Gelet op het voorgaande is bij het hof twijfel ontstaan over de geschiktheid van [eiser] als bewindvoerder van de rechthebbende. Hierom zijn er gegronde redenen om de door betrokkene geuite voorkeur te dier zake niet te volgen. Nu overigens niet gesteld of gebleken is dat de huidige bewindvoerder zijn taak tot op heden niet goed en kundig heeft uitgeoefend, ziet het hof geen aanleiding een andere bewindvoerder te benoemen.
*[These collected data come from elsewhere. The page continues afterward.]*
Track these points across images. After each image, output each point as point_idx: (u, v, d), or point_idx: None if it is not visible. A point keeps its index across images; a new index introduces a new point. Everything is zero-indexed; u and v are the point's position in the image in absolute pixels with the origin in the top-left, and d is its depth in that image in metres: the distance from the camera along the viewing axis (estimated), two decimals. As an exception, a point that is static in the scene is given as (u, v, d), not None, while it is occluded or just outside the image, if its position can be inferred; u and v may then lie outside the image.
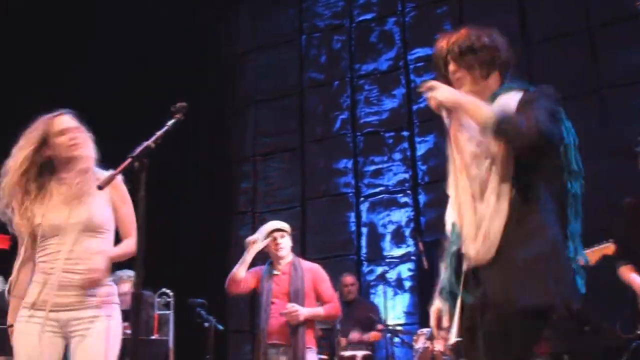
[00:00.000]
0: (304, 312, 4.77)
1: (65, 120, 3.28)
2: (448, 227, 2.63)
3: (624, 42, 7.12)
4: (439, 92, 2.46)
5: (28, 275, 3.25)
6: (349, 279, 7.31)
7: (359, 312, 7.05)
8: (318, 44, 9.32)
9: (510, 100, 2.44)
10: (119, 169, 2.59)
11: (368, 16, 9.04)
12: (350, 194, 8.61)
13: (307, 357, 4.81)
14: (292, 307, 4.74)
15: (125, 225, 3.32)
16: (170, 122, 2.73)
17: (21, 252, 3.26)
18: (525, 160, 2.36)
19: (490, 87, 2.55)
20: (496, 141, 2.36)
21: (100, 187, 2.68)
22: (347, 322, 6.85)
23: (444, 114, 2.51)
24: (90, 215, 3.20)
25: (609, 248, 4.24)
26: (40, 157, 3.24)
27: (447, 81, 2.60)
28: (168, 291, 6.19)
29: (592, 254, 4.11)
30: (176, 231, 8.53)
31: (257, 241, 4.91)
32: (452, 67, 2.58)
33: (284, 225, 5.07)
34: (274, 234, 5.00)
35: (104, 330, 3.13)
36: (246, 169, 9.38)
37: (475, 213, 2.41)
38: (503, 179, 2.38)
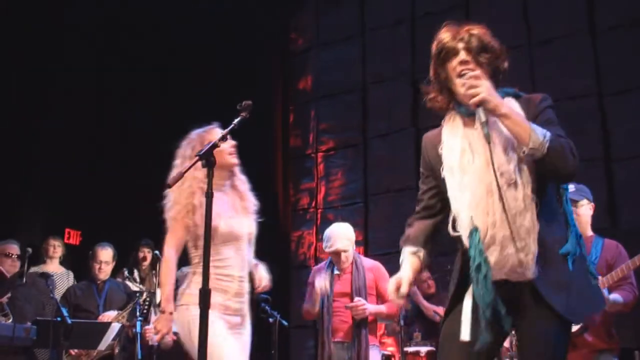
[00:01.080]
0: (370, 308, 4.79)
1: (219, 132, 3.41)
2: (464, 234, 2.48)
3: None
4: (484, 88, 2.38)
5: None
6: (424, 274, 7.23)
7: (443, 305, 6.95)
8: (381, 39, 9.26)
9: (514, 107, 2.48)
10: (188, 167, 2.65)
11: (432, 9, 8.92)
12: (414, 190, 8.54)
13: (371, 354, 4.85)
14: (359, 300, 4.76)
15: None
16: (236, 120, 2.78)
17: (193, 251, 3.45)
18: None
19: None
20: (537, 160, 2.36)
21: (169, 185, 2.76)
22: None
23: (480, 112, 2.40)
24: (254, 226, 3.55)
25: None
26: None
27: (445, 72, 2.55)
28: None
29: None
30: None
31: (323, 290, 4.95)
32: (464, 57, 2.50)
33: (345, 245, 5.03)
34: (336, 257, 5.02)
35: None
36: (308, 165, 9.42)
37: (510, 222, 2.36)
38: (533, 189, 2.39)
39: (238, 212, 3.53)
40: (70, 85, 8.32)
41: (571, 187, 4.26)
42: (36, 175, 8.20)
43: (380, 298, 4.99)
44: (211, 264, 3.16)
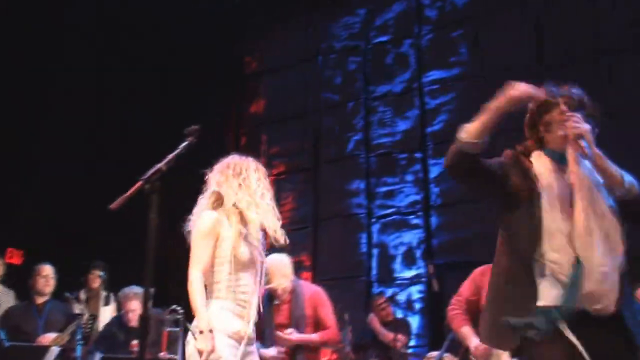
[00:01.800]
0: (293, 337, 4.71)
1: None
2: (565, 265, 2.58)
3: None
4: (584, 125, 2.60)
5: None
6: (380, 299, 7.19)
7: (403, 331, 6.85)
8: (334, 64, 9.37)
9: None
10: (130, 191, 2.62)
11: (384, 38, 9.08)
12: (362, 215, 8.61)
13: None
14: (287, 331, 4.70)
15: None
16: (182, 145, 2.76)
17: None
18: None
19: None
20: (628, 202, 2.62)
21: (113, 209, 2.71)
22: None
23: (575, 144, 2.61)
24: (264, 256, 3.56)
25: None
26: None
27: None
28: (178, 308, 6.18)
29: None
30: (186, 250, 8.50)
31: None
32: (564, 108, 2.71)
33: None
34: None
35: None
36: (259, 188, 9.37)
37: (612, 257, 2.57)
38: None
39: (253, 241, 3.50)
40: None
41: None
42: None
43: (321, 325, 4.92)
44: (231, 289, 3.35)
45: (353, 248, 8.53)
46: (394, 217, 8.47)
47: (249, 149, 9.62)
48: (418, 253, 8.18)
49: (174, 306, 6.07)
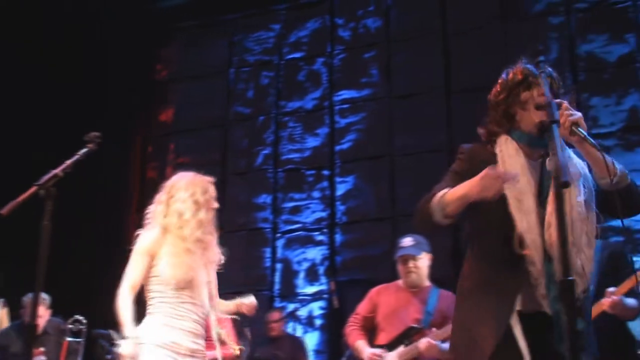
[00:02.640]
0: None
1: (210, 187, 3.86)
2: (538, 257, 2.42)
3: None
4: (576, 114, 2.43)
5: None
6: (273, 315, 7.21)
7: (284, 348, 6.92)
8: (246, 78, 9.37)
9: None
10: (23, 196, 2.54)
11: (297, 55, 9.16)
12: (268, 230, 8.61)
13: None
14: None
15: None
16: (81, 152, 2.70)
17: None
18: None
19: None
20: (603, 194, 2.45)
21: (3, 214, 2.61)
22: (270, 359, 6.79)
23: (569, 136, 2.42)
24: (214, 275, 3.74)
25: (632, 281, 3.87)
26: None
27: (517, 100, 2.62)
28: (81, 318, 6.02)
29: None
30: (92, 259, 8.27)
31: None
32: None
33: None
34: None
35: None
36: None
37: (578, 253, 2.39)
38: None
39: (200, 262, 3.62)
40: None
41: (408, 240, 4.42)
42: None
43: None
44: (167, 304, 3.48)
45: (257, 262, 8.51)
46: (299, 232, 8.51)
47: (156, 158, 9.49)
48: (321, 269, 8.23)
49: (76, 316, 5.93)
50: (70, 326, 5.90)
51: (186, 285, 3.50)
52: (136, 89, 9.47)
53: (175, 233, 3.60)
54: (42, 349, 5.45)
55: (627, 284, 3.74)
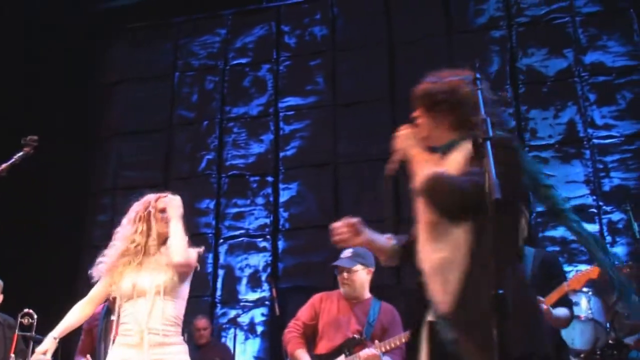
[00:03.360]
0: None
1: (165, 202, 3.82)
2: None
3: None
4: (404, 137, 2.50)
5: None
6: (201, 322, 7.17)
7: (211, 356, 6.91)
8: (191, 82, 9.30)
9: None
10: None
11: (243, 60, 9.15)
12: (210, 235, 8.56)
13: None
14: None
15: None
16: (18, 155, 2.66)
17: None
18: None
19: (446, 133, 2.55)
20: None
21: None
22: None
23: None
24: (164, 278, 3.71)
25: (593, 272, 3.99)
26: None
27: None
28: (31, 312, 5.98)
29: (577, 280, 3.97)
30: (33, 261, 8.09)
31: None
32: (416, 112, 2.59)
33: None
34: None
35: None
36: (105, 201, 9.11)
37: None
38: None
39: (147, 268, 3.68)
40: None
41: (348, 251, 4.45)
42: None
43: None
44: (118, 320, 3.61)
45: (199, 267, 8.42)
46: (242, 239, 8.48)
47: (99, 161, 9.34)
48: (263, 276, 8.21)
49: (26, 310, 5.89)
50: (20, 320, 5.87)
51: (131, 296, 3.63)
52: (80, 91, 9.31)
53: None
54: None
55: (557, 293, 3.83)
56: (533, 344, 2.24)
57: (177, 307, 3.69)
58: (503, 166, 2.09)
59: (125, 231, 3.77)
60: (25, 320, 5.86)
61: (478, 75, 2.38)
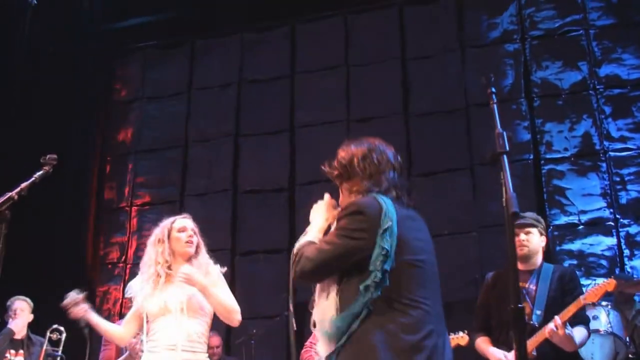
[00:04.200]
0: None
1: (184, 222, 4.00)
2: None
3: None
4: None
5: None
6: (213, 340, 7.12)
7: None
8: (208, 99, 9.33)
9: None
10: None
11: (258, 76, 9.16)
12: (226, 251, 8.56)
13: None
14: None
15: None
16: (37, 174, 2.69)
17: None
18: None
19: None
20: None
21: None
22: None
23: None
24: (187, 293, 3.77)
25: (609, 284, 4.01)
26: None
27: None
28: (61, 328, 6.08)
29: (594, 293, 3.95)
30: (45, 276, 8.14)
31: None
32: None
33: None
34: None
35: None
36: (122, 218, 9.16)
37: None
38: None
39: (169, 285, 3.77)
40: None
41: None
42: None
43: None
44: (146, 340, 3.72)
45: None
46: (258, 254, 8.48)
47: (114, 178, 9.39)
48: (280, 291, 8.18)
49: (55, 325, 5.98)
50: (49, 335, 6.02)
51: (158, 315, 3.74)
52: (95, 108, 9.40)
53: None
54: (21, 351, 5.60)
55: (574, 307, 3.80)
56: None
57: (201, 324, 3.76)
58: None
59: (149, 256, 3.88)
60: (54, 336, 5.99)
61: (493, 90, 2.42)
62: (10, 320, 5.85)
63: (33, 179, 2.64)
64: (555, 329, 3.60)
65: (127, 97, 9.71)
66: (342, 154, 2.85)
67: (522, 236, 4.04)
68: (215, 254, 8.46)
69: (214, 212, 8.74)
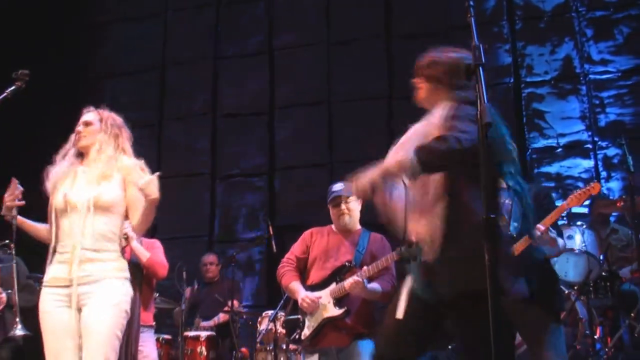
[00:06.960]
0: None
1: (83, 115, 3.77)
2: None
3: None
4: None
5: None
6: (208, 257, 7.16)
7: (221, 291, 6.83)
8: (185, 20, 9.14)
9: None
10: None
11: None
12: (207, 175, 8.56)
13: (145, 337, 4.85)
14: None
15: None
16: (9, 89, 2.64)
17: None
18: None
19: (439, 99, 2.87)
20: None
21: None
22: (206, 302, 6.81)
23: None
24: (101, 191, 3.43)
25: (594, 188, 4.06)
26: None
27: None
28: (8, 242, 5.97)
29: (578, 197, 4.02)
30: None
31: None
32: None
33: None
34: None
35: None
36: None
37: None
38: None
39: (84, 181, 3.46)
40: None
41: (339, 184, 4.46)
42: None
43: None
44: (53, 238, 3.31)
45: (196, 208, 8.46)
46: (238, 178, 8.49)
47: (91, 100, 9.23)
48: (260, 215, 8.24)
49: (6, 241, 5.90)
50: None
51: (65, 210, 3.40)
52: (71, 30, 9.17)
53: None
54: None
55: (556, 212, 3.90)
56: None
57: (111, 223, 3.43)
58: None
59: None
60: (2, 251, 5.86)
61: (472, 3, 2.41)
62: None
63: (5, 94, 2.59)
64: (539, 233, 3.71)
65: (104, 19, 9.45)
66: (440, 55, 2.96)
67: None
68: (196, 177, 8.58)
69: (193, 136, 8.71)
Het hof zal de bestreden beschikking op dit punt dan ook bekrachtigen.
5.11
Het voorgaande leidt tot de volgende beslissing.
6. De beslissing
Het hof:
vernietigt de beschikking waarvan beroep, voor zover aan het oordeel van het hof onderworpen en waarbij [bewindvoerder 1] en [bewindvoerder 2] , vennoten van BBT bewindvoering ook vanaf 23 juli 2024 nog als mentor(en) van genoemde [rechthebbende] zijn benoemd, en, in zoverre opnieuw rechtdoende:
benoemt ten behoeve van [rechthebbende] met ingang van 23 juli 2024 tot mentor als bedoeld in art. 1:452 BW:
[eiser]
[straat]
[postcode] [plaats A]
verklaart deze beschikking in zoverre uitvoerbaar bij voorraad;
bekrachtigt de beschikking waarvan beroep, voor zover aan het oordeel van het hof onderworpen, voor het overige;
wijst het in hoger beroep meer of anders verzochte af.
Deze beschikking is gegeven door mrs. M.J. Alt-van Endt, A.N. van de Beek en W.F. Groos, in tegenwoordigheid van mr. V.A.M. Willemsen als griffier en is op 9 juli 2024 in het openbaar uitgesproken door de voorzitter.